▶ _Document segment_
Eating for Endurance

Tips for eating and drinking right to sustain endurance

Nutrition & Movement

You've seen the promises on energy bar labels and sports-drink cans—marketing slogans that pledge those products are just what you need to improve your exercise results.

Whether your favorite physical activity is walking at a moderate pace or cycling competitively, eating and drinking right can help sustain your endurance. Yet you may not need specially formulated foods or liquids to keep your body going strong.

During exercise, you sweat and lose fluid, your blood sugar drops and your muscles use stored carbohydrates. All three need to be replenished or you'll run out of stamina.

Always drink some cool water at least 20 minutes before starting your activity. For endurance sports such as long-distance running, swimming, cycling or cross-country skiing, also drink two cups of fluid two hours beforehand to reduce the risk of dehydration. Fruits and vegetables eaten before, during and after exercise provide additional fluid.

▶ _Extracted entries_
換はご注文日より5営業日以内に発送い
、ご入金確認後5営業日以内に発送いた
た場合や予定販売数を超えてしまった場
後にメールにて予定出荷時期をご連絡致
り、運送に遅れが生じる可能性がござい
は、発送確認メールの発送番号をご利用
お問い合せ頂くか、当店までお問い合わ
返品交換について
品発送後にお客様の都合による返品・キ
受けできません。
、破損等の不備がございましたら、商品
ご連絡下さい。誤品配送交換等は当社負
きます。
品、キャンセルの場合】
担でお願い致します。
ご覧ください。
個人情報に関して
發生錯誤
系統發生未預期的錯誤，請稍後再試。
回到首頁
...
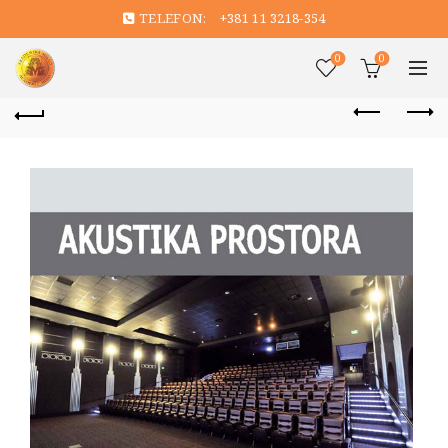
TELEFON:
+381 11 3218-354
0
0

▶ _What you need to do_
Can you extract the passage of the eating-for-endurance text from "Whether your favorite" up to and including "provide additional fluid."?

▶ _Result of this task_
Whether your favorite physical activity is walking at a moderate pace or cycling competitively, eating and drinking right can help sustain your endurance. Yet you may not need specially formulated foods or liquids to keep your body going strong.

During exercise, you sweat and lose fluid, your blood sugar drops and your muscles use stored carbohydrates. All three need to be replenished or you'll run out of stamina.

Always drink some cool water at least 20 minutes before starting your activity. For endurance sports such as long-distance running, swimming, cycling or cross-country skiing, also drink two cups of fluid two hours beforehand to reduce the risk of dehydration. Fruits and vegetables eaten before, during and after exercise provide additional fluid.